Charlotte Allen writes: Gentiles were also among Roth’s lifelong fixations as antagonists. He was ever on the alert for anti-Semitism, both real and imagined. He even classified Bloom, herself Jewish, as an anti-Semite; apparently, it was fine for Roth to rib his fellow Jews, but not Bloom. As an undergraduate at Bucknell University he found it “especially hateful” (Bailey’s words) that Bucknell during the 1950s required its students to attend weekly Christian chapel—leading me, at least, to wonder why, if that were so, Roth hadn’t picked a less sectarian institution of higher learning. In Roth’s fiction, gentiles are usually a curious mix of alcoholics, layabouts, thugs, wife-beaters, nymphomaniacs, genteel underachievers, and nascent Nazis: “goyish chaos,” as he called it. Roth had many gentile friends and many, many gentile lovers, but he insisted upon perpetually casting himself as the maligned and persecuted outsider…
Roth was indeed a brilliantly vivid writer, with a genius for recreating the human scene in sharp-eyed detail and with dialogue that uncannily mimicked heard speech. He could also write lyrically when he wanted to. He was not, however, as great a writer as he thought he was. As Shulevitz pointed out, he wrote a few great novels over the decades (his Pulitzer Prize-winning American Pastoral, published in 1997 and surprisingly sex scene-free, is likely among them), with the rest ranging “from good to terrible” in Shulevitz’s words. His admirable work ethic (inherited from his insurance-agent father) required him to spend eight hours a day every weekday writing, but the result was that he wrote much too much. The Human Stain (2000), about a distinguished professor, a black man who has renounced his ethnicity and passed for Jewish, only to be forced into retirement by accusations of racism over a chance remark in class, is a page-turner, but it has its longeurs—worked-over set pieces that go on and on, such as the 10 pages devoted to the disgraced professor’s three-decades-younger girlfriend’s dancing naked in front of him after the two have had sex.
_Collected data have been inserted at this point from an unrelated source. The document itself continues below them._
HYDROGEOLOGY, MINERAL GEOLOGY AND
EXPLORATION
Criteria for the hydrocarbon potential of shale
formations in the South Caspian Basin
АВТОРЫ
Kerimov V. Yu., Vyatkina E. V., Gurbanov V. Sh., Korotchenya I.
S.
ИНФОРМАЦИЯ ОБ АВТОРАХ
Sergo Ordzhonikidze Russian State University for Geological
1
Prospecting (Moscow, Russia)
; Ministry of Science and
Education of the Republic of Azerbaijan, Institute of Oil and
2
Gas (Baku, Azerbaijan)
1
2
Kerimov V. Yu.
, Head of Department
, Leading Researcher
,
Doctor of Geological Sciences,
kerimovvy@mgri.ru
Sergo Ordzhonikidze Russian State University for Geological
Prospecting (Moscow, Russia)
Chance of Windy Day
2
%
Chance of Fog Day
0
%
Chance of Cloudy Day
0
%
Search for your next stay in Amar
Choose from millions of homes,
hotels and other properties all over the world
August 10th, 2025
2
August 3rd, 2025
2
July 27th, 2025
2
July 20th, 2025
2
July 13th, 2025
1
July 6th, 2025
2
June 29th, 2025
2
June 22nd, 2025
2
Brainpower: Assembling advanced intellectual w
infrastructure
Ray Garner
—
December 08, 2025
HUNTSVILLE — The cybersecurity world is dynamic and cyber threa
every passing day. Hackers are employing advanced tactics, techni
Roth never knew when to stop, and criticisms that he wrote the same novel over and over, and even the same passages over and over, were not unfounded.
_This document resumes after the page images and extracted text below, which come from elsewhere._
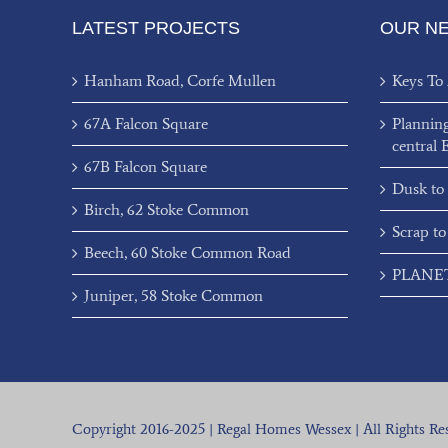
LATEST PROJECTS
OUR N
Hanham Road, Corfe Mullen
Keys To
67A Falcon Square
Plannin
central 
67B Falcon Square
Dusk to
Birch, 62 Stoke Common
Scrap to
Beech, 60 Stoke Common Road
PLANET’
Juniper, 58 Stoke Common
Copyright 2016-2025 | Regal Homes Wessex | All Rights Re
Furthermore, he had trouble creating believable characters other than the many versions of himself—Alexander Portnoy, David Kepesh, the Roth-like writer Nathan Zuckerman (who shows up in nine Roth novels, including American Pastoral and The Human Stain), and even a pair of “Philip Roths”—whom he made his talky first-person narrators over the years. Lack of “roundness” isn’t just a problem with Roth’s female figures, but with all of them. They can be colorful enough—dazzling, Dickens-like sketches—but it is hard to believe that they could actually exist. To his Bard students of 1992, whom he characterized in his notes as saturated with “puritanical feminism,” Roth defended Sabbath’s Theater’s lascivious Drenka Balich with her English-as-a-second-language malapropisms, as “every bit as nasty/interesting” (Bailey’s phrase) as his male protagonist, Mickey Sabbath. But in fact Drenka, the self-described “sidekicker,” with a carnal appetite that defies realism, is yet another broadly drawn Roth cartoon.